他以为今日可以快刀斩乱麻的解决掉他跟东方身边最大的威胁,自以为东方疲了累了,不会发觉,可万万没想到。
那人最是敏感多疑,将所有的勇气和大胆都给了自己。
杨莲亭心疼的不像话,一路上全都是东方不败吐血的那一瞬间。
你说前世他那么狠心,伤害了东方不败那么多次,到了现在,连他受一丁点的委屈都觉得看不下去呢,像是一把刀在心坎上最柔软的地方不停的搅,杨莲亭深吸一口气苦笑出声。
东方啊……
杨莲亭跑回到院子的时候,一颗心还在吊着,他怕东方不败一生气直接不再理他转头回黑木崖去了,一直走到院子门口。
房间里没有点灯,漆黑一片。
杨莲亭心头一跳,他轻轻呼出一口气,上前一步,伸手准备开门。
可房门就像是被锁死了一样,纹丝不动。
东方在里面。
杨莲亭只觉得心疼的厉害,东方不败其实最怕黑,他寻常一个人睡的时候,蜡烛从来都是彻底燃着的,房间里要灯火通明的,这人才有安全感。

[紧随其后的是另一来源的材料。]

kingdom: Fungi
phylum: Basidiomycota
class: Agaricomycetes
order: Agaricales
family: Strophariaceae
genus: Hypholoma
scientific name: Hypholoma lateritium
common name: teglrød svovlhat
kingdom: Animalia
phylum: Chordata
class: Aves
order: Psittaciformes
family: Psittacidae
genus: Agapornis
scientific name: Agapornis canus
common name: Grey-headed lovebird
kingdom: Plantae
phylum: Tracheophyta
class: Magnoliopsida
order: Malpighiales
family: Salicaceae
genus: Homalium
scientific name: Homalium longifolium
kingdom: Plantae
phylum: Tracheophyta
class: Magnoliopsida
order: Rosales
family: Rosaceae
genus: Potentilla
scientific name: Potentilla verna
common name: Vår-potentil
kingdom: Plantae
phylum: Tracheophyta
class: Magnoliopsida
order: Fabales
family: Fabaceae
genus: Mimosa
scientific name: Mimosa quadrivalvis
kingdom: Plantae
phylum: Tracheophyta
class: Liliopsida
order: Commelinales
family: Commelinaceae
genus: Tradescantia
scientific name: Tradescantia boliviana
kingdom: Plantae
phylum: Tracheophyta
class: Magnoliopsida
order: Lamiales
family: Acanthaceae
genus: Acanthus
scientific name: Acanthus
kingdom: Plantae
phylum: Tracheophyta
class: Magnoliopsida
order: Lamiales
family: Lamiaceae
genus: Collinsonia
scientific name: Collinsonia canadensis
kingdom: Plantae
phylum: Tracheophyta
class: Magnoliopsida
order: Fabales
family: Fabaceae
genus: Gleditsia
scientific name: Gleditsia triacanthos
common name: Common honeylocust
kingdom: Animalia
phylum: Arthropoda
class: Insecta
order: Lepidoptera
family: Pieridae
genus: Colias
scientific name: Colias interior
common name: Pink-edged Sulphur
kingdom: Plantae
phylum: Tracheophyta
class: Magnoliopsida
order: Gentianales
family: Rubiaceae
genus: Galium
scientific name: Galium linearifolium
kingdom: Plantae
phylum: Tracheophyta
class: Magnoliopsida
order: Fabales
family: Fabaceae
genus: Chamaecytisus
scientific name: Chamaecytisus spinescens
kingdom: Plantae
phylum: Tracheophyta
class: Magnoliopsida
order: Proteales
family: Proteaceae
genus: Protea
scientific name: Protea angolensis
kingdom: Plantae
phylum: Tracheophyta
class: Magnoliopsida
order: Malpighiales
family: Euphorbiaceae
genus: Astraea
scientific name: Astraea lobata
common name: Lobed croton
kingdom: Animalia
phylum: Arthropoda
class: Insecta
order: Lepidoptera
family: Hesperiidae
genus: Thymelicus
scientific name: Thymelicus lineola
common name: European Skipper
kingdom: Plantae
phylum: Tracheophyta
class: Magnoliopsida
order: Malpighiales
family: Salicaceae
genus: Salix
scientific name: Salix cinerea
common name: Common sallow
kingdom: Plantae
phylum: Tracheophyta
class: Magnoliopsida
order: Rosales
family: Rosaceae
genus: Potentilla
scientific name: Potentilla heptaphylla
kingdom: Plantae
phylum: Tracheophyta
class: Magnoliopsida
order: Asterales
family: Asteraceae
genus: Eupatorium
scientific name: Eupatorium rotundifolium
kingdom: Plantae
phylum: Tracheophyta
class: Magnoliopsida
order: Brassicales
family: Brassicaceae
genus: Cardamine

想到他现在一定很难受,杨莲亭一颗心都揪起来,他抬起手来敲门,“东方,你开门,你开门好不好?”
“我可以解释的。”
“我以前是喜欢女人,我也——我也去过很多下三滥的地方…”
“可认识你之前我就再没去过了——”
“东方,我没骗你。”
“我跟你说一生一世一双人是认真的…”
杨莲亭话说一半,视线突然扫到房间的门槛上点点滴滴的血渍,心头猛地一跳。
从西湖水牢到这里需要一刻钟时间,东方到现在还在吐血?
这人——他得是难受的多厉害?
想都不想,杨莲亭飞快的转身直冲冲地朝着外面跑出去。
他还记得之前曾央平一指给开过的药方,若是让东方这样熬下去,怕是得生生被内功反噬给疼死,他要去抓药,他要去抓药!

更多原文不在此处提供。